A groundbreaking link-up between DMU and the city’s prison has helped transform the fortunes of the once-troubled jail.
HMP Leicester, which was the focus of a damning report by the prisons watchdog the HM Inspectorate of Prisons at the start of last year, has surged up the league table for UK jails in the latest figures compiled by the Ministry of Justice.
Prison governor Phil Novis has hailed the partnership with #DMUlocal as one of the key factors behind the sea change, which saw the jail climb more than 50 places in the prison rating system rankings.
Academics and students from the university have been involved in a series of altruistic projects inside the prison walls, which Mr Novis believes have helped foster a new spirit in a jail which had been dogged by violence, overcrowding and drug abuse.
Ventures have included:
• Workshops involving prisoners and criminology students
• The construction of a memorial garden honouring a much-loved member of the prison staff
• A concert by the DMU String Orchestra, which is thought to be one of the first staged behind bars in the UK
• A performance by the DMU Gospel Choir
• A revamp of the prison visitors’ room devised by DMU interior design student Harriet Calland, with decoration work undertaken by student volunteers.
“The impact of the partnership is impossible to measure with metrics, but I have no doubt they are indelibly linked. They go hand in hand. With the help of De Montfort University, we have been able to create a feeling of community in the prison.
“The events have helped make prisoners feel part of a community, and feel part of Leicester. It has enabled them to think of something else but violence and drugs.”
Mr Novis took the helm of HMP Leicester in February last year and vowed to tackle deep-lying problems in the prison.

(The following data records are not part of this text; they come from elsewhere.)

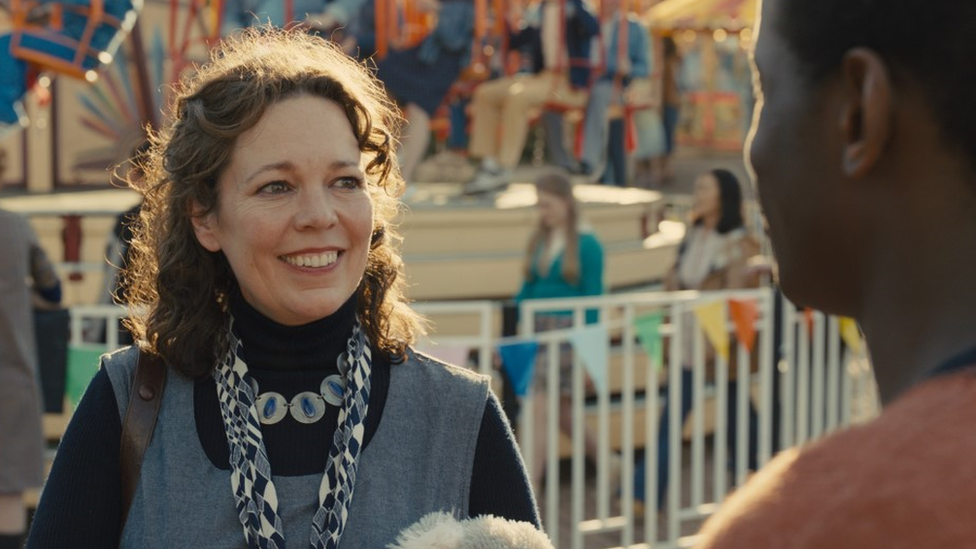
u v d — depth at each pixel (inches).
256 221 83.3
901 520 30.9
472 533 71.3
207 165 84.6
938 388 33.7
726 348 232.4
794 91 40.0
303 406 85.6
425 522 73.5
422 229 321.1
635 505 254.5
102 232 320.8
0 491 191.2
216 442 84.3
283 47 89.8
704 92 1013.2
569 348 243.8
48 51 267.0
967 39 35.0
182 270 86.7
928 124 36.2
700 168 907.4
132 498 84.0
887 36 36.5
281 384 85.7
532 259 258.2
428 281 313.1
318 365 86.4
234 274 86.5
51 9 269.0
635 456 300.2
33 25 271.3
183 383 86.3
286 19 323.9
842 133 38.7
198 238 86.4
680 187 799.1
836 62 38.5
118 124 499.5
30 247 198.5
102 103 497.7
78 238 317.1
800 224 40.4
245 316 86.0
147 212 91.7
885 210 37.8
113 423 85.1
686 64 1007.6
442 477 86.0
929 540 30.4
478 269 318.0
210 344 86.4
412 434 86.3
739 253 259.1
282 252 83.7
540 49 380.8
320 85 85.9
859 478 32.2
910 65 36.3
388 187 94.0
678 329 232.4
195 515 82.1
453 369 90.3
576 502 227.1
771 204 41.7
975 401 32.5
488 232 328.8
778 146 40.8
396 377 88.0
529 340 204.5
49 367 203.6
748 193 581.9
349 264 85.8
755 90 44.6
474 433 87.4
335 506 82.0
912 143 36.6
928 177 36.4
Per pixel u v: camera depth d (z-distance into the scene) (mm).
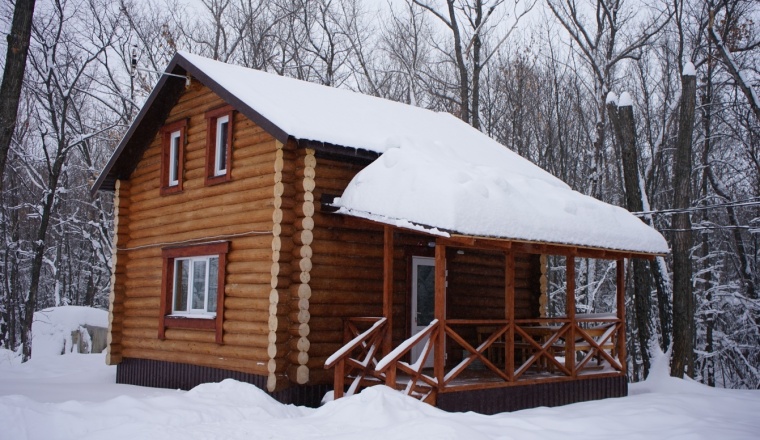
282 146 11055
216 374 12023
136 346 14383
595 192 23953
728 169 24922
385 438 7461
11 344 26578
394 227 10750
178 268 13695
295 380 10586
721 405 11125
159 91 13703
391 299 10703
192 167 13344
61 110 25016
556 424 8852
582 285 24766
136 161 15188
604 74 24469
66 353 21906
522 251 11055
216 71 12836
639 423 9156
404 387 10352
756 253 24125
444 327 10016
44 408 8594
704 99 22750
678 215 16078
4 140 10969
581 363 12117
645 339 16828
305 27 30719
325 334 11078
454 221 9375
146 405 8844
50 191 21312
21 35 11133
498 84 30250
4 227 24484
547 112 29609
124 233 15203
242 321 11492
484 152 14977
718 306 22297
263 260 11227
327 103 13523
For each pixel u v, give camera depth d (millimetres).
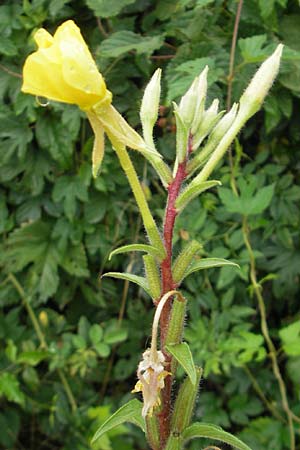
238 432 449
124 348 442
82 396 449
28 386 442
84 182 414
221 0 376
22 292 438
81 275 426
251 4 371
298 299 438
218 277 414
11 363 443
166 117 402
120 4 366
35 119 402
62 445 468
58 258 429
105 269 444
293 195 408
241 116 196
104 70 389
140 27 408
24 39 405
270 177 411
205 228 398
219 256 395
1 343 444
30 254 430
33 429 461
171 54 399
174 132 401
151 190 430
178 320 188
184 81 343
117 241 428
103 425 206
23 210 433
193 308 408
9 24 399
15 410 457
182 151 192
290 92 379
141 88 404
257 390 418
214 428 198
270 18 371
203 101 196
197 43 372
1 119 409
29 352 431
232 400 427
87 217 423
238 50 376
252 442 411
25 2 394
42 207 437
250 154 424
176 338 188
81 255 427
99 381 453
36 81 171
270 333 438
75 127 390
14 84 404
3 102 410
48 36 174
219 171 391
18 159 418
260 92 196
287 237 410
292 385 441
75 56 168
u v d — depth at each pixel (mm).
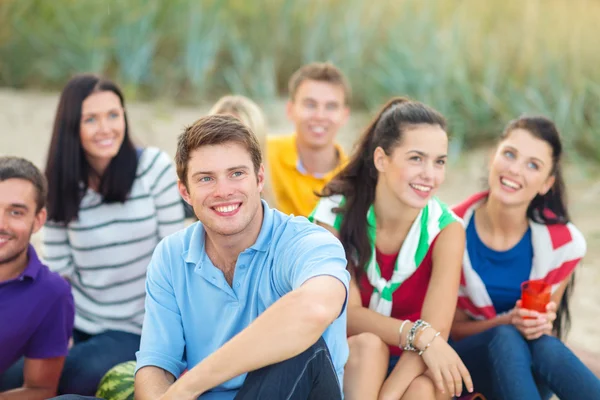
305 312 2100
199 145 2230
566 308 3184
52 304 2734
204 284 2375
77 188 3191
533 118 2979
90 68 7453
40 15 7816
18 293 2703
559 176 2998
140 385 2340
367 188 2924
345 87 3799
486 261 3064
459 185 5887
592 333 3848
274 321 2115
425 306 2781
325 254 2254
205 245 2406
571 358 2637
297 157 3801
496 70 7027
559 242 2990
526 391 2586
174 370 2406
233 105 3564
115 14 7738
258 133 3521
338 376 2406
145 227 3270
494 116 6797
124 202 3225
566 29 7488
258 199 2338
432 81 6906
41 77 7668
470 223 3096
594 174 6168
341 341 2402
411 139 2721
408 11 7773
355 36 7512
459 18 7594
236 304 2352
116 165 3205
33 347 2758
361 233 2875
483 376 2850
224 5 7934
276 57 7875
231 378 2146
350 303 2861
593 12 7801
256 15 7996
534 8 7684
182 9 7809
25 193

“It was a dreadful place when I took over,” he said. “It was chaotic, and it was filthy. The staff were demoralised. The prisoners were demoralised. We were short of staff – and we’re still short of staff but that was only part of the problem, as we’ve shown.
“We were at rock bottom. I told the staff we would not be going any lower. I said ‘We are going forward, and my target is to be in the top 50 prisons within two years.’ We have hit that target in a year. We had a 21% reduction in violence. In the rest of the prison estate, it’s gone up massively. One prison has seen their rates of violence rise by 300%.”
The partnership came about following a meeting between Mr Novis and the Vice-Chancellor of DMU, Professor Dominic Shellard.
“I had never been to a university and I had no idea what a vice-chancellor was,” said Mr Novis. “I expected an old crusty character but Dominic is the most inspirational person I have ever met.
“He asked what DMU could do to help, and at first I didn’t know. He said ‘what about doing something for staff first of all’ so we began by creating a garden to give them somewhere quiet to sit, which turned into a memorial for my secretary, Raghbir Sagoo who had just passed away after 28 years in the job.
“The staff saw the students arrive in their pink Square Mile shirts and thought ‘this is good’ and it gave everyone a lift.”
But it was the arrival of the DMU Gospel Choir that really caught the imagination of the prisoners and staff alike.
“That was the best thing I have ever done in my career in the prison service,” said Mr Novis.
“It was a beautiful day, and we were out in the exercise yard. Some of my staff came out with their grizzled features, and you could see them thinking ‘what’s this b******s?’ Within three minutes they were clapping along and smiling and the prisoners were dancing and singing.
“If only you could bottle that emotion, then you could sprinkle it when you needed it again and say to people ‘remember this feeling?’
“When I leave Leicester, whichever prison I go to next, my first point of call will be to the local vice chancellor and I’ll say ‘what partnership are you going to have with us?’ That’s the most ringing endorsement I can give.”
Mark Charlton, Head of Public Engagement at DMU, said: “Our partnership with Leicester Prison enabled us to develop one of our most rewarding programmes of innovative outreach.
The prison rating system is a data-driven report which examines a series of aspects of prison life, including the results of mandatory drug tests, staff sickness and the amount of activity hours for prisoners.
The latest annual rankings saw HMP Leicester rise from 104th position – just five spots off bottom berth – to 47th.
And in the table which groups similar types of prisons, Leicester now occupies second place, when it had been ninth, and bottom. “That’s actually more important to us,” added Mr Novis. “We are a remand prison, and they tend to be more challenging to run than other types of jail. Realistically, we can only hope to get in the top 30.
“Prisons at the top of the table tend to be open prisons and high security jails, which traditionally have more resources or less violence, which enable them to focus on the rehabilitation aspect much more.
“So we are absolutely thrilled with these results.”